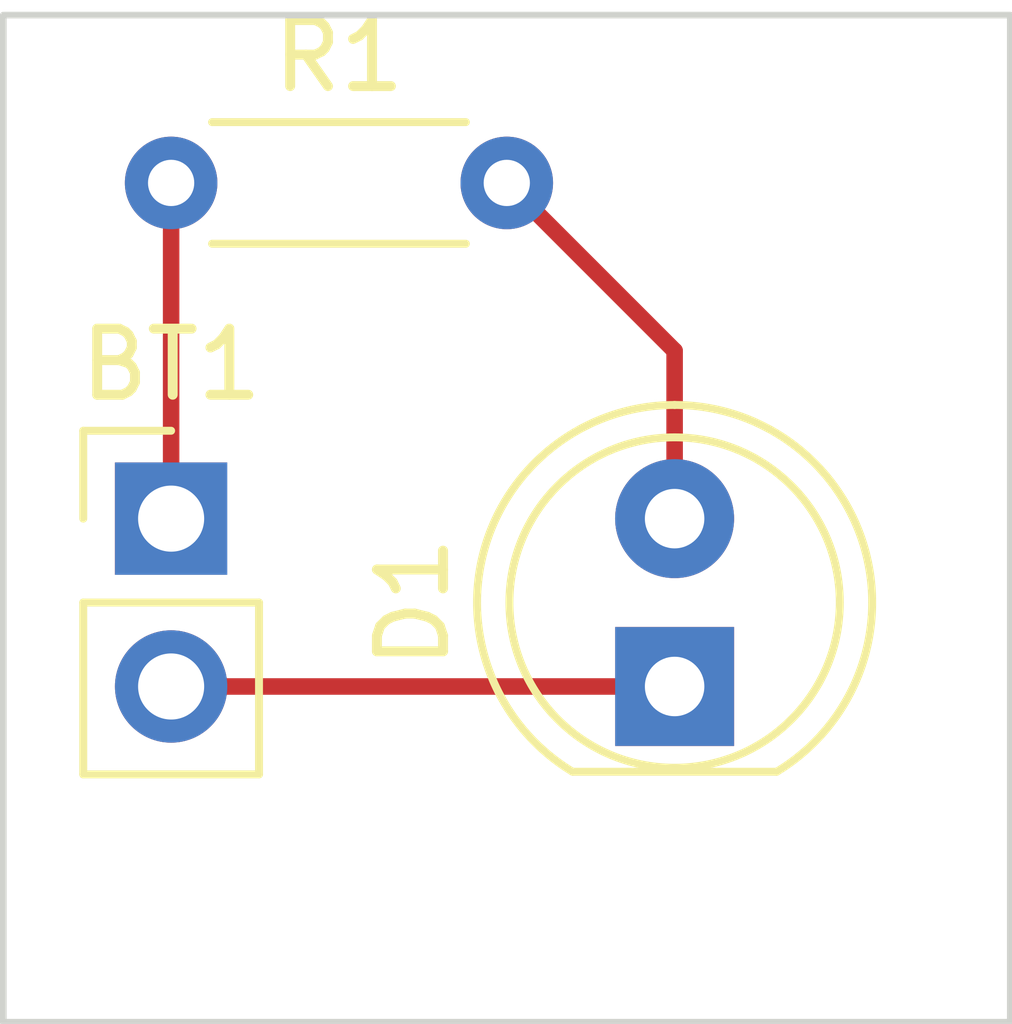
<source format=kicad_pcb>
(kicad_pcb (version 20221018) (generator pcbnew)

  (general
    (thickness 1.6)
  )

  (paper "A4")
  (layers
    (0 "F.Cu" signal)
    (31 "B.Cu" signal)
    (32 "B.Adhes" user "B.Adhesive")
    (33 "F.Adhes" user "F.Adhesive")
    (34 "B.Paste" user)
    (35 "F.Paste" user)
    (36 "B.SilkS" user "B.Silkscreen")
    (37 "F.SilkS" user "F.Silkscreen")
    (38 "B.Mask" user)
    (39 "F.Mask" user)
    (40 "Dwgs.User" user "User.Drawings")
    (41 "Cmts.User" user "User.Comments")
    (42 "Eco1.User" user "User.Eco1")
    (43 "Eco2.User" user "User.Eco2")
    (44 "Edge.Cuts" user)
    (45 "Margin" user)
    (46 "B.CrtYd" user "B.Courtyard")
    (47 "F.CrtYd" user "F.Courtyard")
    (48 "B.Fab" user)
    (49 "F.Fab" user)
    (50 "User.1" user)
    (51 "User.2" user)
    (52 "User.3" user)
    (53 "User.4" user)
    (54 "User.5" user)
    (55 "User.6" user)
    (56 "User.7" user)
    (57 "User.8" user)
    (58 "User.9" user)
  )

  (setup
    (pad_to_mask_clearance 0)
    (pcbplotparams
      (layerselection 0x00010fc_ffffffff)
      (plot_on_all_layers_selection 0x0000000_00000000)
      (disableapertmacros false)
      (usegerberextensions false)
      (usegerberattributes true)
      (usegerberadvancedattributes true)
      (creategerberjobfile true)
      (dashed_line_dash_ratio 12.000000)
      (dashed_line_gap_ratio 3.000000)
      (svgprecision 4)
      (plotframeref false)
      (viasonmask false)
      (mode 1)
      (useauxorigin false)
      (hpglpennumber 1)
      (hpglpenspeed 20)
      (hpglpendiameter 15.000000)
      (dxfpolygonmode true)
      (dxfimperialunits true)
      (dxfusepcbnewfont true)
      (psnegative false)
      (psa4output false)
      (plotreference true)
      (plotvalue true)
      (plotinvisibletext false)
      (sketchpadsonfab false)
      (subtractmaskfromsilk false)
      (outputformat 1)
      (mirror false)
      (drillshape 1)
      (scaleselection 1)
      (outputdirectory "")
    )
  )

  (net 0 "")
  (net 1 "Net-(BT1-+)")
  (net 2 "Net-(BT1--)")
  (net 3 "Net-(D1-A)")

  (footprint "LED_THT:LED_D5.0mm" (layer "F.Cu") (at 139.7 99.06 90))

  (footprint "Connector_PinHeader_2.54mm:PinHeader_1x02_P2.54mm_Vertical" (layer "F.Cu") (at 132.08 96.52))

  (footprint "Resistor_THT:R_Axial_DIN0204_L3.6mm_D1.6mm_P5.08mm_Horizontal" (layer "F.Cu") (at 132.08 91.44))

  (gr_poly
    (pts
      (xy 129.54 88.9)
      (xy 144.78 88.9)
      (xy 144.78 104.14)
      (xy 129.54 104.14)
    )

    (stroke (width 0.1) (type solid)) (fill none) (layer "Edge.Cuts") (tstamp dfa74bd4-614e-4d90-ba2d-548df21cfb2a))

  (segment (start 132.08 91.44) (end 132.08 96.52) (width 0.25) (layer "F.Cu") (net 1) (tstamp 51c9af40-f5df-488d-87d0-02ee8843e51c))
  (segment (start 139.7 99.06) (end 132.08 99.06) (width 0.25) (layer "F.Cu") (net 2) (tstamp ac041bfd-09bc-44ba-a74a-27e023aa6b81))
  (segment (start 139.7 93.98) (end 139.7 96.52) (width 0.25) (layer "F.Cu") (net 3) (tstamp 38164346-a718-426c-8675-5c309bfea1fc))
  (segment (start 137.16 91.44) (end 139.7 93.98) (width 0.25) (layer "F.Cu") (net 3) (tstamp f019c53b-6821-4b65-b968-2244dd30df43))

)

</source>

━━━━━━━━━━━━━━━━━━━━

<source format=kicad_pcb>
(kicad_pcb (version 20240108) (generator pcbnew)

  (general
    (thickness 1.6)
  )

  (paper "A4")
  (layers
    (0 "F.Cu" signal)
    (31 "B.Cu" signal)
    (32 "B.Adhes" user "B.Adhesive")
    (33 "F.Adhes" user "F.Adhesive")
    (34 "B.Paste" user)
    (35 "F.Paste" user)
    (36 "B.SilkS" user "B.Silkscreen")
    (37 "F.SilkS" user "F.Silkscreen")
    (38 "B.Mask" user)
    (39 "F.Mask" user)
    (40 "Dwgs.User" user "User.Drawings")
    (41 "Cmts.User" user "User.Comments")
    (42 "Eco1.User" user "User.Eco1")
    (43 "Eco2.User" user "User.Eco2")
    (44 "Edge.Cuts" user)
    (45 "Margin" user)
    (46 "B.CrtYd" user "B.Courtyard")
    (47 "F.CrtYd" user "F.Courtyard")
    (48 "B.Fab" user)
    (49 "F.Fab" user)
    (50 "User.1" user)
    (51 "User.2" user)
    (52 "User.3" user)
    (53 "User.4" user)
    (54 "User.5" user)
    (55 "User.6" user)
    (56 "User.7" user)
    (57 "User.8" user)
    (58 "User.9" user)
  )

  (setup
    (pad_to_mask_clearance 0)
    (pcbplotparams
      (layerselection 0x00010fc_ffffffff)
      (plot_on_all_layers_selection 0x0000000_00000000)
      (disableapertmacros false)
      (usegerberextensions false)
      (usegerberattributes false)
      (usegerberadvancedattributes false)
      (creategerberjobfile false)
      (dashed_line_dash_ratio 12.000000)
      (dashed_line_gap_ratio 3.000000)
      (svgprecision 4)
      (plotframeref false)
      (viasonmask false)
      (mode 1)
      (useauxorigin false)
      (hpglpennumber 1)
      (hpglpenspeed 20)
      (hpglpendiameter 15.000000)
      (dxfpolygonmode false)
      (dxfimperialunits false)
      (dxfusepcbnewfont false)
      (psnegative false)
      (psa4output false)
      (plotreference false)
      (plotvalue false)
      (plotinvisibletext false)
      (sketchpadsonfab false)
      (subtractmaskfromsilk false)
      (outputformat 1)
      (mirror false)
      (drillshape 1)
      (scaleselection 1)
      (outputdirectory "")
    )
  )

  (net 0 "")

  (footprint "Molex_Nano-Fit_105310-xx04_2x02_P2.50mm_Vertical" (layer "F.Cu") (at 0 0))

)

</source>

━━━━━━━━━━━━━━━━━━━━

# JOB ITEM
For each line in the entries that contains the string "plotreference", make a copy.

# YOUR RESPONSE
      (plotreference true)
      (plotreference false)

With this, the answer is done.